Big Ten Basketball Leads Nation in Attendance for 38th Straight Year

June 18, 2014

Rosemont, Ill. - The Big Ten Conference led the nation in men’s basketball attendance for the 38th consecutive season according to figures recently released by the NCAA. The Big Ten set a conference record with an average attendance of 13,534 per game, including regular season home games and all six sessions of the Big Ten Men’s Basketball Tournament. 

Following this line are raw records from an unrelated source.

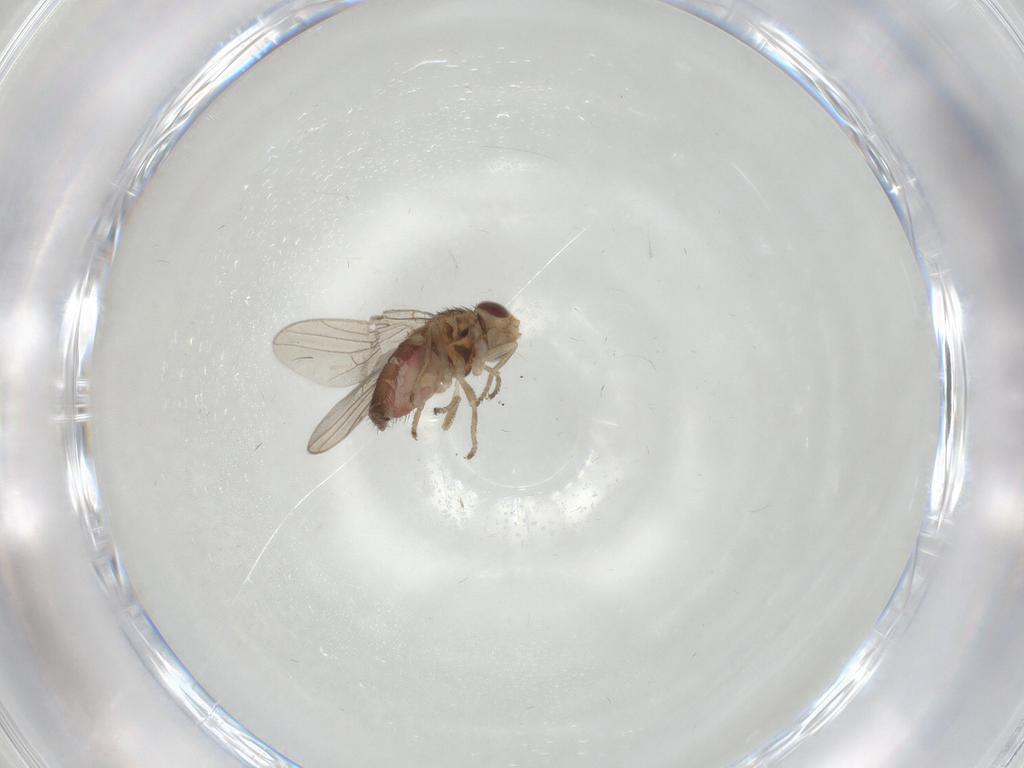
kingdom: Animalia
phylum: Arthropoda
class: Insecta
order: Diptera
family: Chloropidae
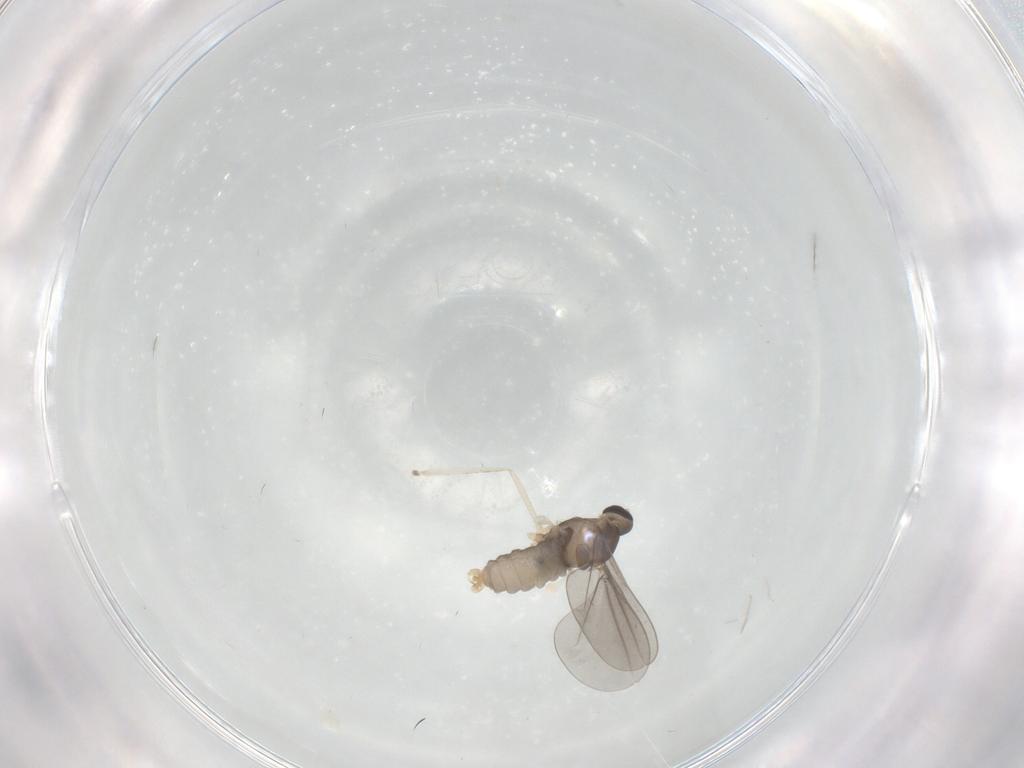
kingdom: Animalia
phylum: Arthropoda
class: Insecta
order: Diptera
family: Cecidomyiidae
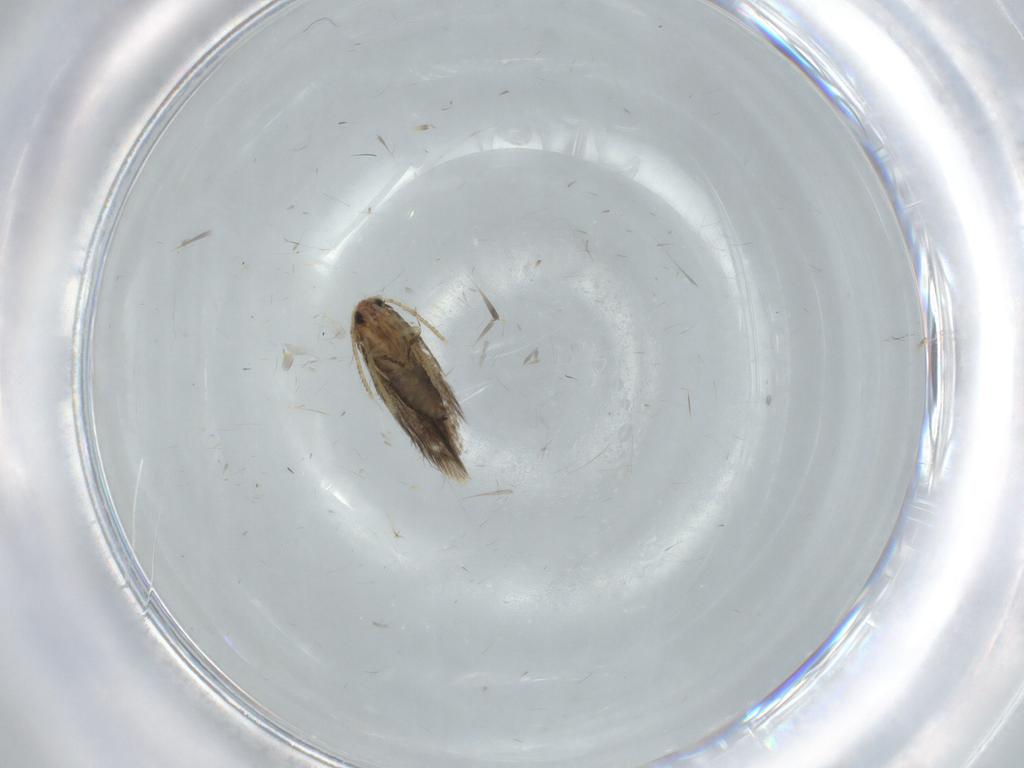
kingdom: Animalia
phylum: Arthropoda
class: Insecta
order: Lepidoptera
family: Copromorphidae
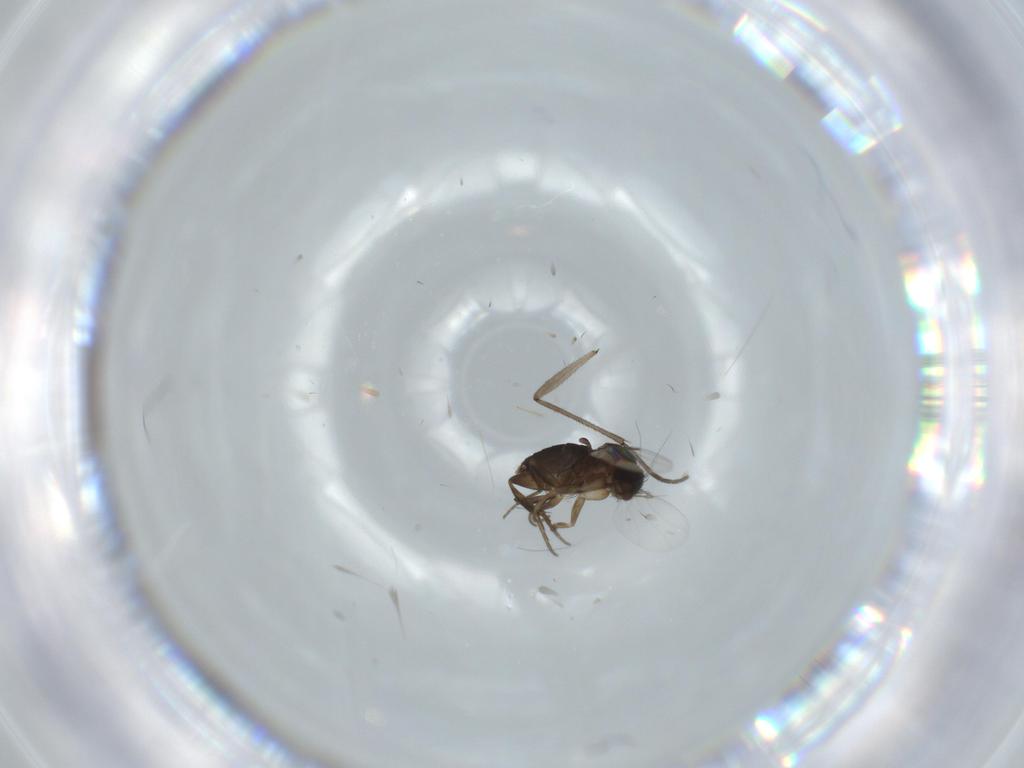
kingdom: Animalia
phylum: Arthropoda
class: Insecta
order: Diptera
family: Phoridae
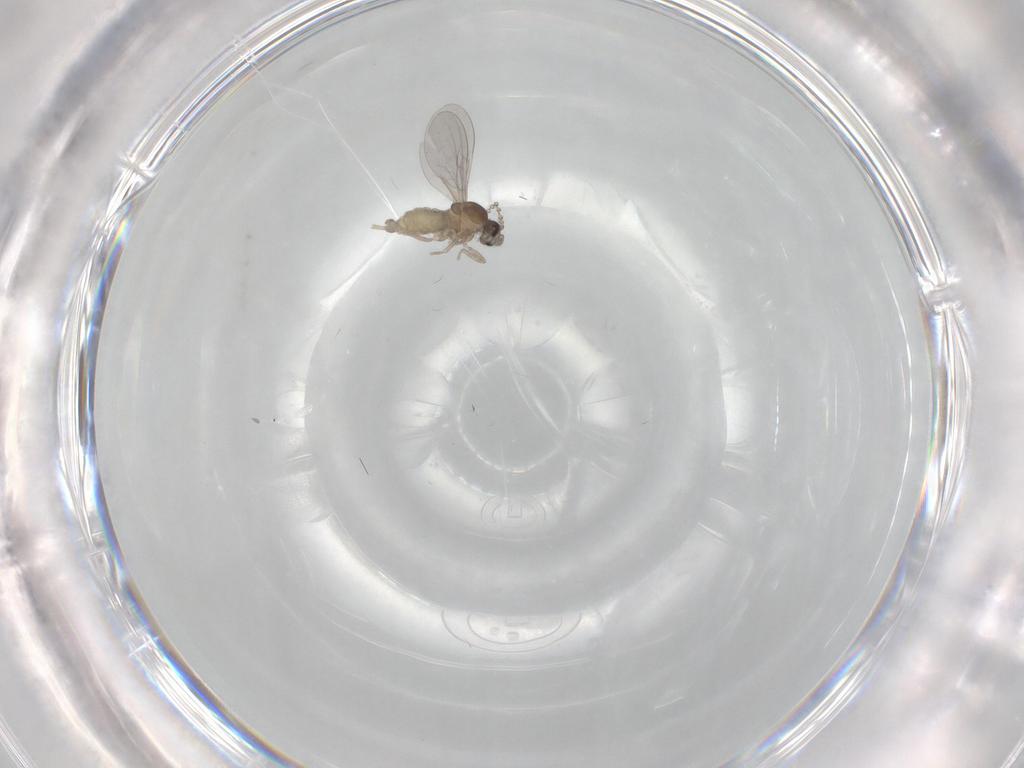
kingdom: Animalia
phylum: Arthropoda
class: Insecta
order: Diptera
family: Cecidomyiidae
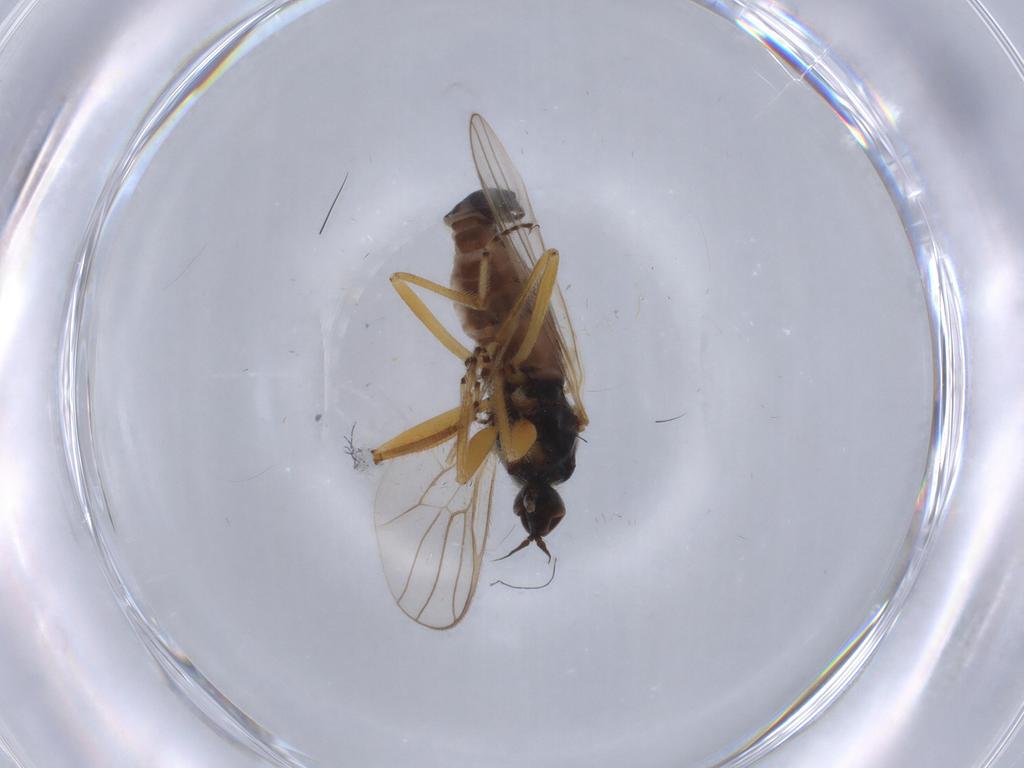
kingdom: Animalia
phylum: Arthropoda
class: Insecta
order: Diptera
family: Hybotidae
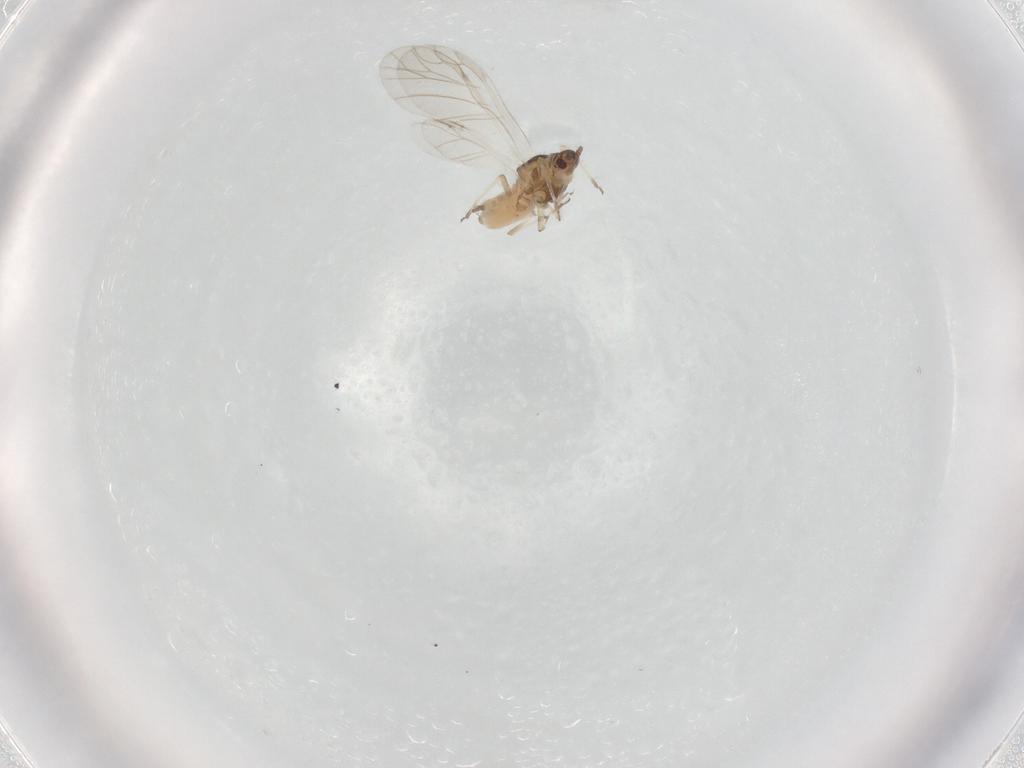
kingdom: Animalia
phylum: Arthropoda
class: Insecta
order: Hemiptera
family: Aphididae
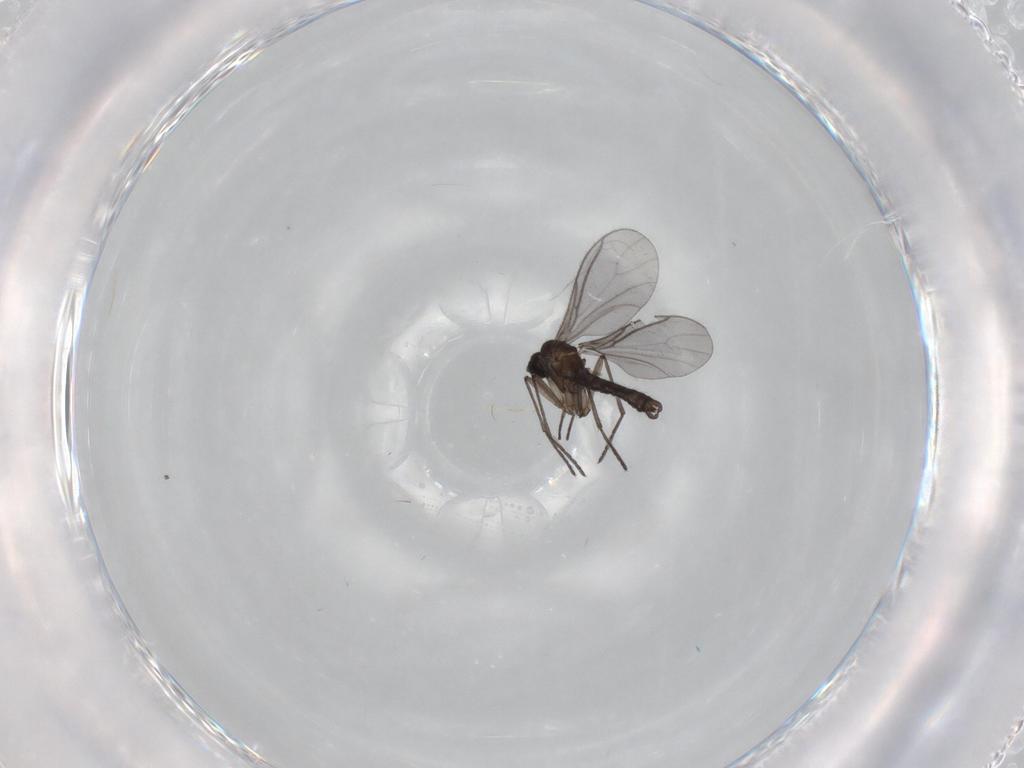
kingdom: Animalia
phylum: Arthropoda
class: Insecta
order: Diptera
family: Sciaridae
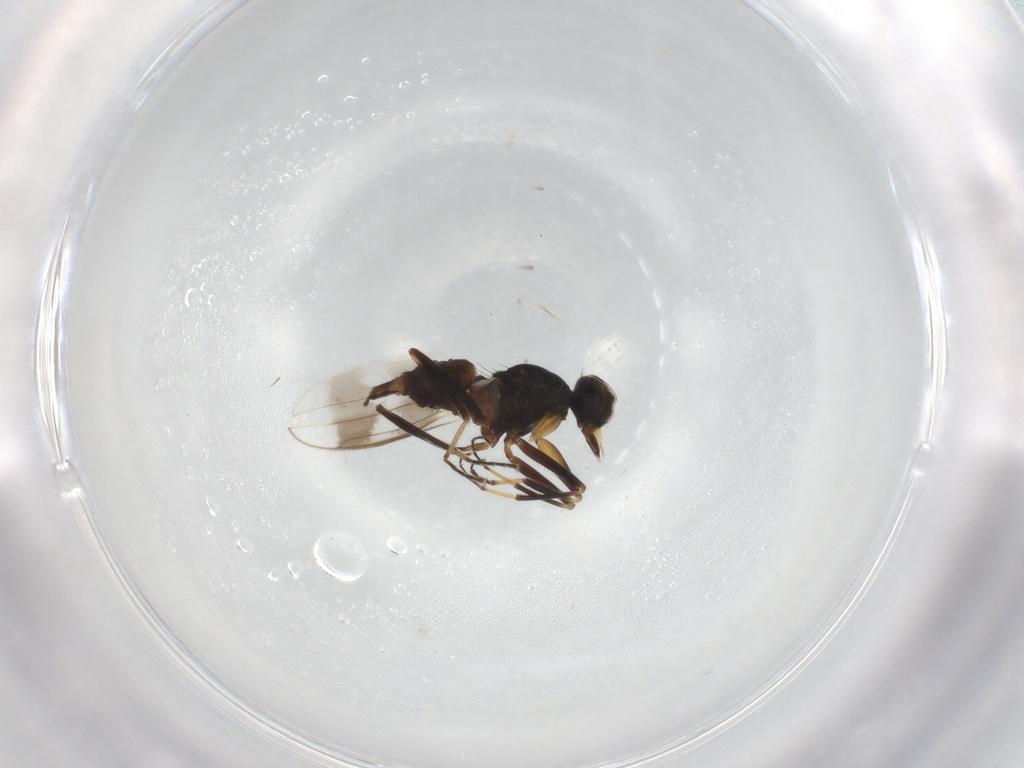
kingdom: Animalia
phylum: Arthropoda
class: Insecta
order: Diptera
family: Hybotidae
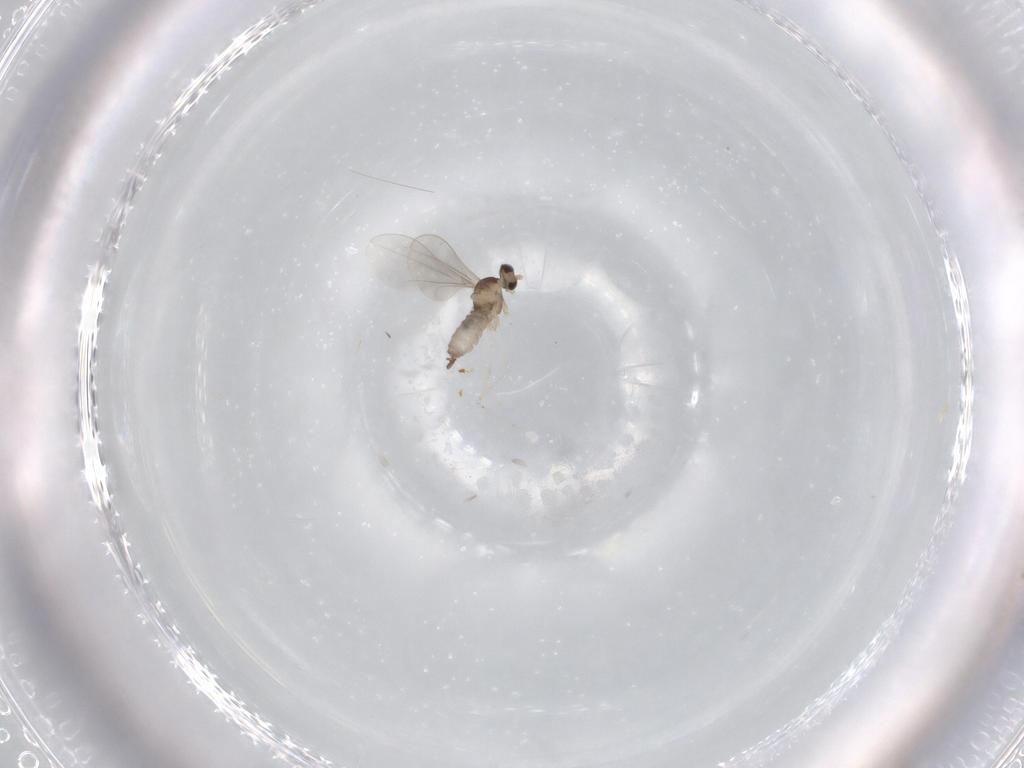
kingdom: Animalia
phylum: Arthropoda
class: Insecta
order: Diptera
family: Cecidomyiidae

During the 2013-14 campaign, the Big Ten welcomed 2,896,322 patrons, the 22nd straight year the conference eclipsed the two-million mark. In addition, the Big Ten Men's Basketball Tournament welcomed 111,427 fans over six sessions at Bankers Life Fieldhouse, an average of 18,571 fans per session and the largest total attendance in Indianapolis. Each of the last two tournaments have been sold out, including a conference record of more than 124,000 fans at the United Center in 2013.

For regular season and postseason home games only, the conference saw an increase in average attendance for the fifth consecutive year with 13,389 patrons per contest, the highest average since at least the 1999-2000 season. The Big Ten's average attendance ranks third since at least 1971-72, trailing only the 1989-90 (13,455) and 1999-2000 (13,443) campaigns. In addition, for the first time since 2000-01 and 2001-02, the Big Ten drew an average of at least 13,000 fans per home game in back-to-back seasons. During Big Ten play, the conference eclipsed 1.5 million fans (1,513,266) for the first time in conference history, and averaged more than 14,000 fans per conference home game (14,012) for just the third time since at least the 1962-63 season.

Nine conference schools ranked in the top 25 in average attendance. Indiana led the Big Ten and ranked sixth nationally with an average of 17,359 fans per game. Wisconsin (17,104) ranked seventh, followed by No. 8 Ohio State (16,474), No. 13 Nebraska (15,419), No. 15 Illinois (15,246), No. 17 Iowa (14,976), No. 18 Michigan State (14,797), No. 23 Purdue (12,738) and No. 24 Michigan (12,698).